Site logo
Loading...
Authors
  • avatar Nguyễn Đức Xinh
    Name
    Nguyễn Đức Xinh
    Twitter
Published on
Published on

Understanding the SSH Key Authentication Process

When connecting to a server using SSH keys ssh user@hostname, the process follows these steps:

  1. Connection Initiation: The client initiates an SSH connection to the server
  2. Server Identification: The server sends its public host key to prove its identity
  3. Authentication Method Negotiation: The client and server agree on public key authentication
  4. Key-Based Authentication: The actual authentication using the SSH keys
  5. Session Establishment: Upon successful authentication, the secure session begins

Let's break down each step in more detail.

1. Connection Initiation

When you run a command like ssh user@server, your SSH client begins by establishing a TCP connection to the server's SSH port (typically port 22).

2. Server Identification

  • Once connected, the server sends its public host key to identify itself.
  • Your client checks this key against its known_hosts file to verify the server's identity and prevent man-in-the-middle attacks.
  • If this is the first connection, you'll see:
  The authenticity of host 'hostname (IP)' can't be established.
  RSA key fingerprint is SHA256:xxxx.
  Are you sure you want to continue connecting (yes/no)?
  • Upon accepting, the host key is stored in known_hosts for future verification

3. Authentication Method Negotiation

The client and server negotiate which authentication methods to use. When public key authentication is available, SSH typically tries it before falling back to password authentication.

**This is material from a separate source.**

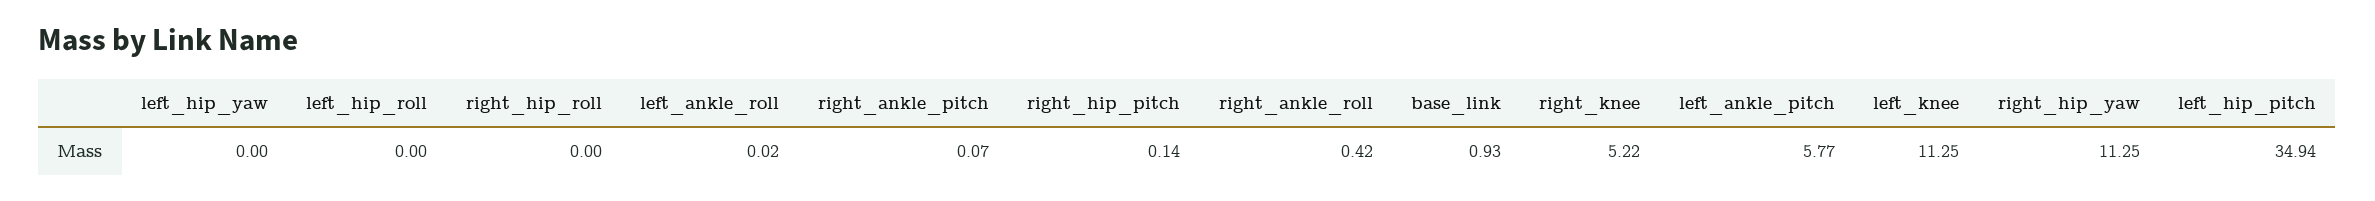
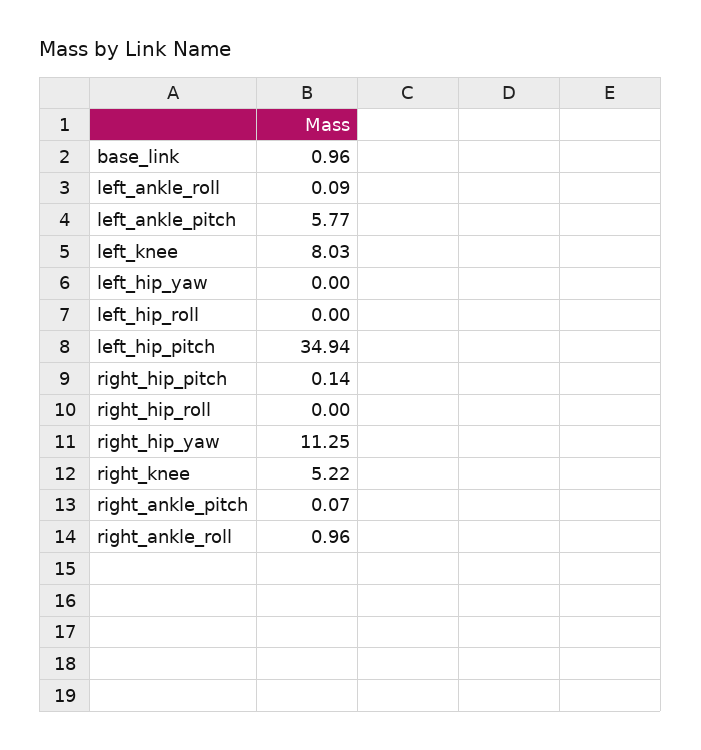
left_ankle_roll: 0.02 -> 0.09
right_ankle_roll: 0.42 -> 0.96
base_link: 0.93 -> 0.96
left_knee: 11.25 -> 8.03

4. Key-Based Authentication

This is where SSH keys come into play:

  1. The client sends a message to the server indicating it wants to authenticate using a specific public key
  2. The server checks if this public key is in the user's ~/.ssh/authorized_keys file
  3. If found, the server generates a random challenge message and encrypts it with the public key
  4. Only the holder of the corresponding private key can decrypt this challenge
  5. The client decrypts the challenge using its private key and sends a response
  6. The server verifies the response, proving the client possesses the private key

This process verifies the client's identity without ever transmitting the private key over the network.

5. Session Establishment

Once authenticated, a secure channel is established for the rest of the SSH session, allowing secure command execution, terminal access, or other SSH features.

Troubleshooting SSH Key Authentication

If you're having issues with SSH key authentication:

  1. Check file permissions: Private keys should be 600 (chmod 600 ~/.ssh/id_rsa)
  2. Verify the public key is in the server's authorized_keys file
  3. Check the server's SSH configuration to ensure public key authentication is enabled
  4. Run SSH in verbose mode (ssh -v user@server) to see detailed connection information
  5. Confirm the key is loaded in your SSH agent with ssh-add -l

By understanding how SSH uses keys for authentication, you can better secure your server connections and troubleshoot any issues that arise in your SSH authentication workflow.

Conclusion

SSH key authentication is a powerful and secure method for accessing remote servers. By following best practices and understanding the underlying process, you can ensure a smooth and secure connection every time.